When we were on the thruway going up, Gillian returned to the car from a rest stop with all sorts of stuff from a vending machine – nail clippers and compasses and things – and I remembered being fascinated by this kind of Americana when I had been away a long time. I had been back, except for a last go-round in martial law Manila, back from Asia for several years now, but not long back from a marriage. She was just back herself. And looking younger and happier than I gathered she could possibly have been from her stories in which no one could be young or happy. We had met, as I had met Bonnie, in a place where people found stories, and hers were more horrendous than most. She talked of a boyfriend of her awful mother’s who had fucked her, and her sister too, when she was a child, a man quite famous for whose inherited company I had once worked and whose wife had been a friend of my stately grandmother.

She also talked of appealing things I had missed, such as her time as a regular in the happy sixties scene around Central Park’s Bethesda Fountain.

Gillian spoke with an English accent, which she said she had learned during a time at Cambridge, but it was disconcerting to me, since I was from a family rife with fake English accents.

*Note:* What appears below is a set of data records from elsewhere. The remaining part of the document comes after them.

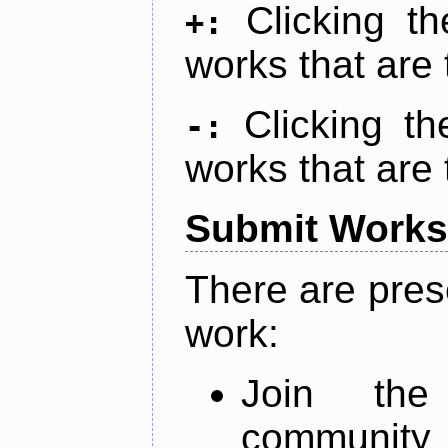
Clicking t
+:
works that are 
Clicking t
-:
works that are 
Submit Works
There are pres
work:
Join th
community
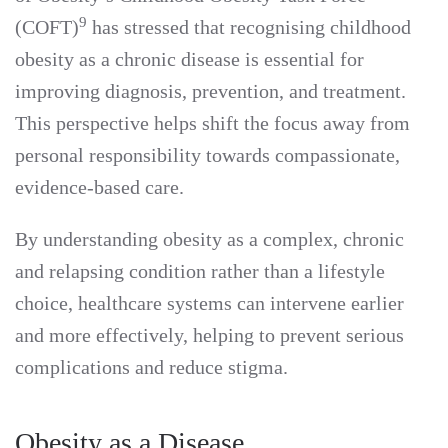
9
(COFT)
has stressed that recognising childhood
obesity as a chronic disease is essential for
improving diagnosis, prevention, and treatment.
This perspective helps shift the focus away from
personal responsibility towards compassionate,
evidence-based care.
By understanding obesity as a complex, chronic
and relapsing condition rather than a lifestyle
choice, healthcare systems can intervene earlier
and more effectively, helping to prevent serious
complications and reduce stigma.
Obesity as a Disease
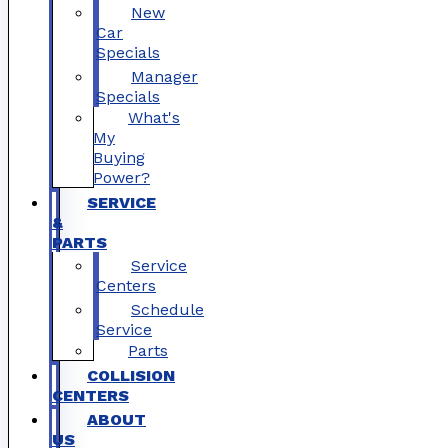
New
Car
Specials
Manager
Specials
What's
My
Buying
Power?
SERVICE
&
PARTS
Service
Centers
Schedule
Service
Parts
COLLISION
CENTERS
ABOUT
US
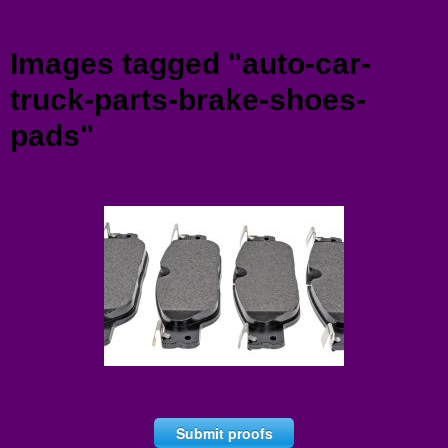
Menu
Images tagged "auto-car-
truck-parts-brake-shoes-
pads"
Submit proofs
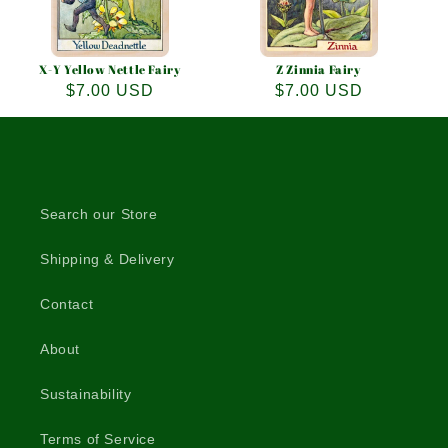
X-Y Yellow Nettle Fairy
Z Zinnia Fairy
Regular
$7.00 USD
Regular
$7.00 USD
price
price
Search our Store
Shipping & Delivery
Contact
About
Sustainability
Terms of Service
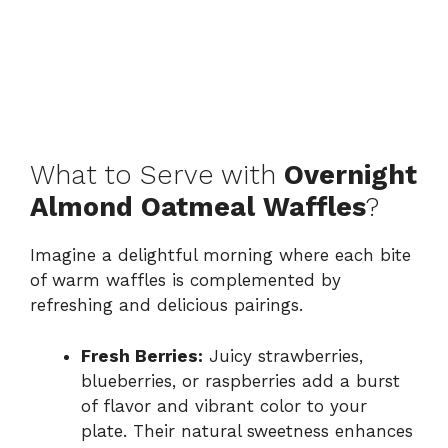
What to Serve with
Overnight
Almond Oatmeal Waffles
?
Imagine a delightful morning where each bite
of warm waffles is complemented by
refreshing and delicious pairings.
Fresh Berries:
Juicy strawberries,
blueberries, or raspberries add a burst
of flavor and vibrant color to your
plate. Their natural sweetness enhances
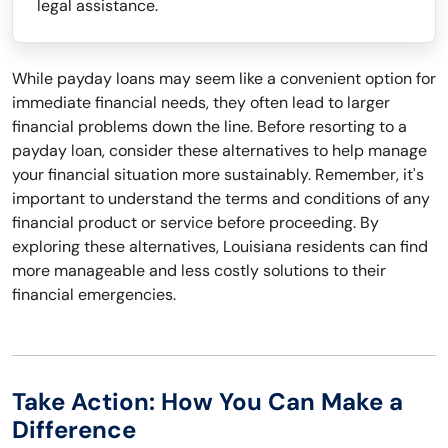
legal assistance.
While payday loans may seem like a convenient option for
immediate financial needs, they often lead to larger
financial problems down the line. Before resorting to a
payday loan, consider these alternatives to help manage
your financial situation more sustainably. Remember, it's
important to understand the terms and conditions of any
financial product or service before proceeding. By
exploring these alternatives, Louisiana residents can find
more manageable and less costly solutions to their
financial emergencies.
Take Action: How You Can Make a
Difference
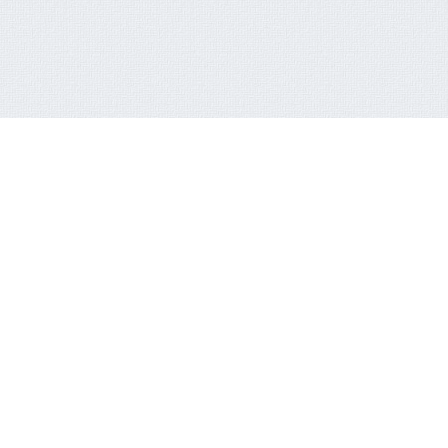
QUICK CONTACT FORM
You are not a member or have not logged in.
to SingIn Or SignUp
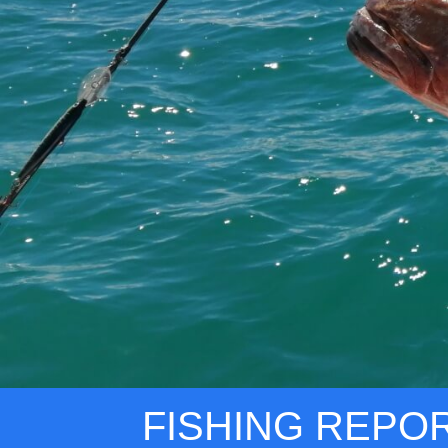
FISHING REPO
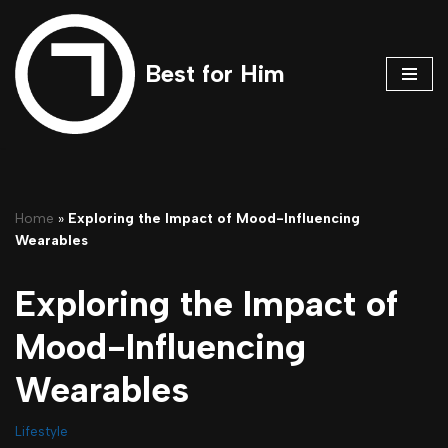
Skip
Best for Him
to
content
Home
»
Exploring the Impact of Mood-Influencing
Wearables
Exploring the Impact of
Mood-Influencing
Wearables
Lifestyle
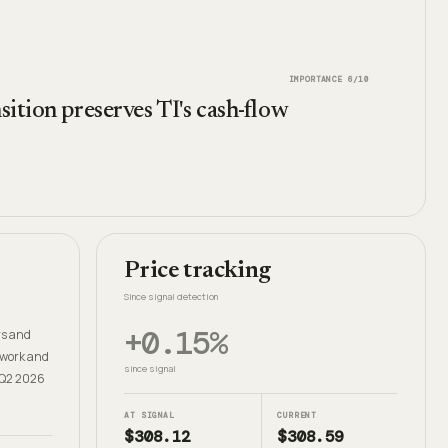
IMPORTANCE
6
/10
sition preserves TI's cash-flow
Price tracking
Since signal detection
+0.15%
rs and
ework and
since signal
e Q2 2026
AT SIGNAL
CURRENT
$308.12
$308.59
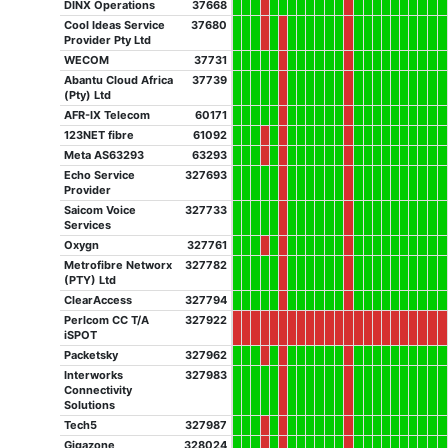
DINX Operations
37668
Cool Ideas Service
37680
Provider Pty Ltd
WECOM
37731
Abantu Cloud Africa
37739
(Pty) Ltd
AFR-IX Telecom
60171
123NET fibre
61092
Meta AS63293
63293
Echo Service
327693
Provider
Saicom Voice
327733
Services
Oxygn
327761
Metrofibre Networx
327782
(PTY) Ltd
ClearAccess
327794
Perlcom CC T/A
327922
iSPOT
Packetsky
327962
Interworks
327983
Connectivity
Solutions
Tech5
327987
Gigazone
328024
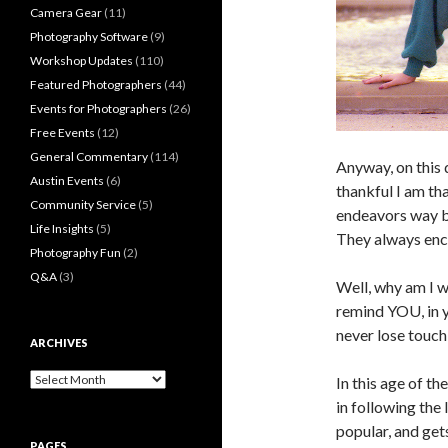
Camera Gear
(11)
Photography Software
(9)
Workshop Updates
(110)
Featured Photographers
(44)
Events for Photographers
(26)
Free Events
(12)
General Commentary
(114)
Anyway, on this 
Austin Events
(6)
thankful I am t
Community Service
(5)
endeavors way b
Life Insights
(5)
They always enco
Photography Fun
(2)
Q&A
(3)
Well, why am I wr
remind YOU, in y
never lose touc
ARCHIVES
Archives
In this age of th
in following the 
popular, and ge
PAGES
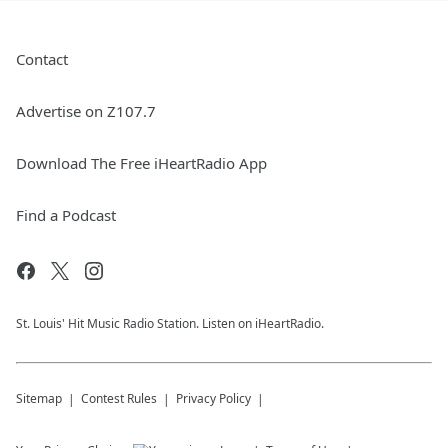
Contact
Advertise on Z107.7
Download The Free iHeartRadio App
Find a Podcast
St. Louis' Hit Music Radio Station. Listen on iHeartRadio.
Sitemap
Contest Rules
Privacy Policy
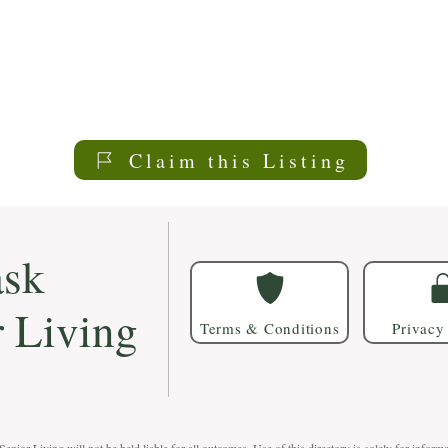
Claim this Listing
sk
r Living
Terms & Conditions
Privacy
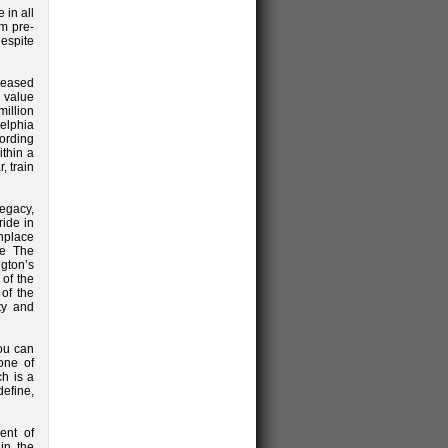
 in all
m pre-
despite
reased
 value
illion
delphia
cording
ithin a
, train
legacy,
ride in
thplace
ke The
gton’s
 of the
 of the
ty and
you can
one of
ch is a
efine,
ent of
in the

That girl with the scotch bottle I flashed back to had a voice that was sugary Kentucky.

The only music in the lake house was a tape by something that sounded like a loopy version of Musak, played by an outfit called Wyndom Hill that I had never heard of, music billed as New Age, New Age being something else I had slept through. I had very recently heard of it as the name of a magazine in which there was an article about Alice Miller, whom everyone I was dealing with these days was reading because Alice Miller really had the goods on destructive, narcissistic, borderline killer families. I had come back from Asia a few years before Gillian came back from where she was living, a blonde girl who looked younger than her years, alone in a hut in an orchard in Dhamasala among the Dali Lama people. An overtly spiritual approach to Asia such as I had not taken – though she no more looked the cliché version of spiritual seeker than I did. She looked like a girl certain devious old men, and many honest good men too, would like to get their hands on.

We fill the musty little house with balloons we buy from a nearby place called Vergennes, and we dance, so help me, to Wyndom Hill elevator music. And time is all confused in my mind and I am hearing that the prettiest girl I ever saw was sipping Hoffman’s through a straw.

We drove across the border to the land of my childhood and adolescence, and by God the sky did cloud over, and the Green Mountains were still in the aqua Mustang’s rearview mirror as the black granite of New Hampshire’s White Mountains began to surround us.

She told of how her mother, a famous fucker of famous literati, from Charles Adams to S. J. Perelman, how her mother and her father when he was around used to take their kids to Waspy parts of Maine, for unlike you, she said, referring to family houses, although her people were pure Wasp, they did not, like you, she said, actually have what she called a magic kingdom of their own. I told her about Cousin Mimi’s brother’s fucking his little sister, and about further molestation and suicides of people whose childhoods had centered around my magic kingdom She told me about how her parents took their kids out on cold wet sand in Maine and made the little girl suck off her little brother while they cheered them on. I told her about how some horrible kids form those perfect summer communities in the White Mountains would shout anti-Semitic things from their cars as they drove at night through a gentle nearby town called Bethlehem, a town surrounded by orchards, not just granite, a town whose hotels, unlike those in my family’s place, welcomed Jews. Gillian said the kids in Bethlehem should drive over to the Wasp region and shout things like, “Your grandmother overcooks the vegetables.”